◆ Available data
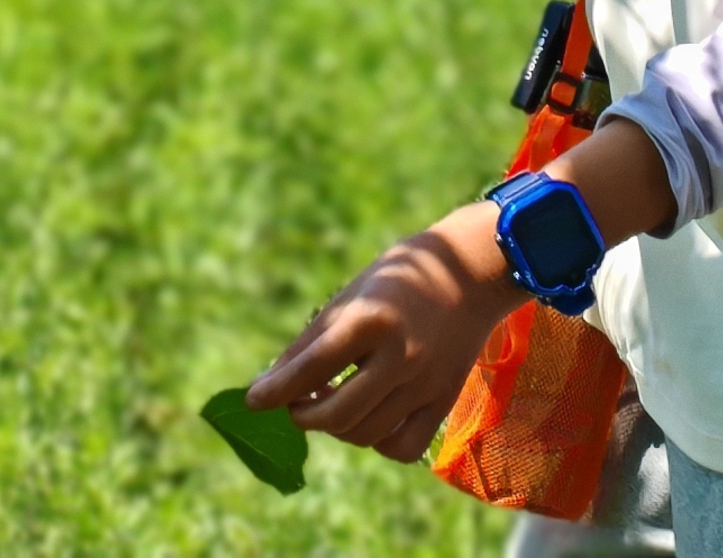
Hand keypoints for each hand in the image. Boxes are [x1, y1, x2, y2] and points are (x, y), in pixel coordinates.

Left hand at [241, 201, 519, 464]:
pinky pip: (403, 448)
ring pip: (365, 434)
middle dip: (304, 416)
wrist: (470, 273)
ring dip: (336, 428)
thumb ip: (312, 341)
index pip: (312, 367)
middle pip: (336, 413)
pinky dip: (377, 443)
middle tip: (295, 404)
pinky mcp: (444, 402)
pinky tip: (368, 419)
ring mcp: (426, 383)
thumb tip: (269, 385)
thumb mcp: (350, 296)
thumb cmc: (398, 279)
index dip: (276, 390)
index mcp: (371, 319)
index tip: (252, 402)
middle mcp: (400, 355)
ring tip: (330, 404)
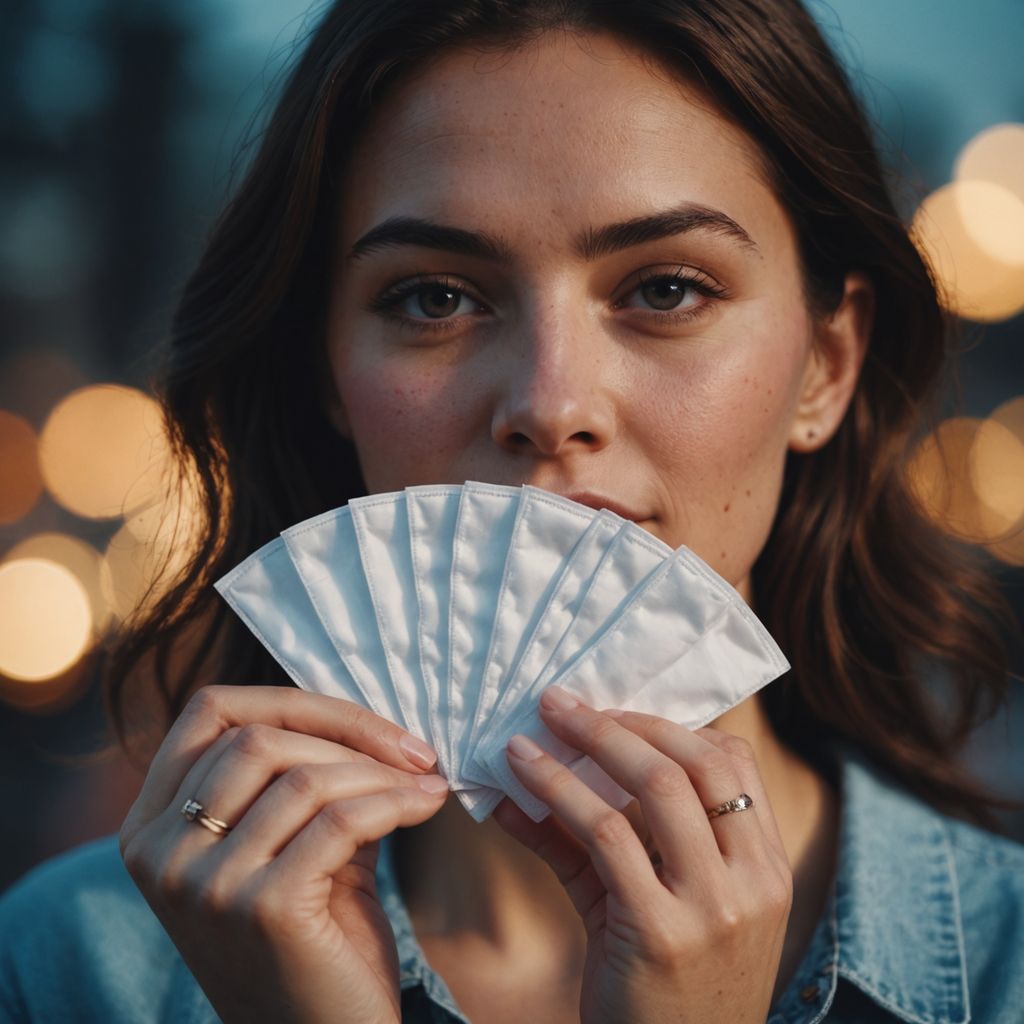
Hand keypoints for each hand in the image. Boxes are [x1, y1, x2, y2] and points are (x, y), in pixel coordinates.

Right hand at [119, 685, 448, 1023]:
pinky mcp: (261, 908)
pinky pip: (341, 820)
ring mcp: (204, 883)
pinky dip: (395, 801)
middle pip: (257, 738)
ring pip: (304, 777)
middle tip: (413, 754)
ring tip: (424, 782)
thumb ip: (303, 777)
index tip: (366, 723)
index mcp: (152, 824)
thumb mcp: (290, 843)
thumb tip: (366, 716)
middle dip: (349, 734)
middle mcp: (160, 851)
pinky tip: (428, 803)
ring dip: (380, 772)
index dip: (294, 703)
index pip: (211, 712)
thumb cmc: (314, 935)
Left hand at [494, 686, 792, 1023]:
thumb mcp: (658, 907)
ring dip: (587, 742)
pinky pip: (605, 835)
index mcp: (767, 868)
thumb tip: (532, 777)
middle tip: (561, 703)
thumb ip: (606, 839)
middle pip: (695, 761)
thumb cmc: (664, 989)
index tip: (613, 716)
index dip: (670, 727)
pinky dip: (558, 792)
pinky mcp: (661, 932)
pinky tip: (521, 776)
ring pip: (654, 786)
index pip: (734, 762)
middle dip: (622, 722)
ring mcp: (713, 907)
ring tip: (537, 723)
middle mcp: (753, 881)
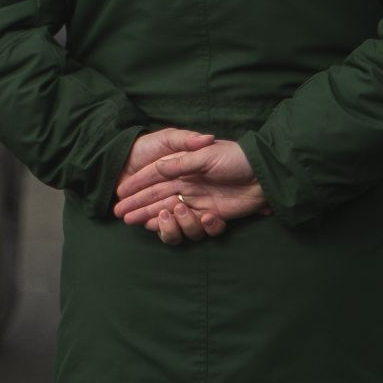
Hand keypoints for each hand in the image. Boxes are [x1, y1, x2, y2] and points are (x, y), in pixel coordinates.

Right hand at [117, 128, 224, 243]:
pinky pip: (188, 224)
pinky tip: (164, 226)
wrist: (263, 173)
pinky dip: (176, 226)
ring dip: (154, 217)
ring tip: (143, 222)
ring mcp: (198, 200)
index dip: (136, 187)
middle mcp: (187, 184)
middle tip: (121, 215)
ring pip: (169, 212)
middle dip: (138, 206)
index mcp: (182, 168)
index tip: (119, 195)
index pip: (153, 178)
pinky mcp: (211, 214)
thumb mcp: (204, 155)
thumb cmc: (234, 157)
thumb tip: (156, 168)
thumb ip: (179, 163)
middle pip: (156, 197)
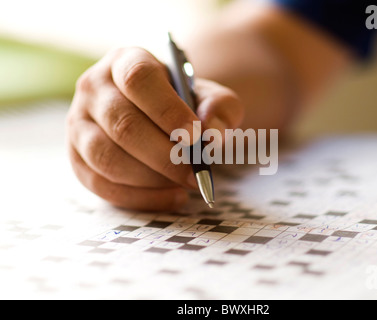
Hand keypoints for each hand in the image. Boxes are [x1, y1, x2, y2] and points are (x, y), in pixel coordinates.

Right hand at [66, 47, 243, 210]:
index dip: (168, 111)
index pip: (139, 80)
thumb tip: (212, 134)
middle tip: (196, 173)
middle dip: (164, 156)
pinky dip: (140, 198)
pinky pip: (102, 185)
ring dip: (151, 179)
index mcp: (125, 61)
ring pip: (108, 158)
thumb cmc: (182, 103)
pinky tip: (172, 197)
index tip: (196, 136)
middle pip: (123, 125)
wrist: (155, 114)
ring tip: (185, 185)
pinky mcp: (76, 157)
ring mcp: (78, 123)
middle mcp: (93, 88)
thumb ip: (220, 108)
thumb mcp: (207, 96)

◆ What the exercise asks
Starting at the line above that contains "thumb cmc: (234, 157)", transcribe every line exactly through the line that contains "middle mcp: (93, 88)", including that last one, and skip the pictures.

◆ Response to this task
thumb cmc: (234, 157)
thumb tip: (156, 168)
thumb ip: (179, 163)
middle pip: (156, 197)
Hand keypoints for each hand in the image. Boxes are [x1, y1, x2, y2] and points are (x, y), in pixel coordinates.

Right hand at [66, 47, 243, 210]:
index dip: (168, 111)
index pip: (139, 80)
thumb tip: (212, 134)
middle tip: (196, 173)
middle dip: (164, 156)
pinky dip: (140, 198)
pinky pip: (102, 185)
ring dip: (151, 179)
index mcp: (125, 61)
ring pip: (108, 158)
thumb cmc: (182, 103)
pinky tip: (172, 197)
index tip: (196, 136)
middle pip: (123, 125)
wrist: (155, 114)
ring tip: (185, 185)
pinky mcp: (76, 157)
ring mcp: (78, 123)
middle mcp: (93, 88)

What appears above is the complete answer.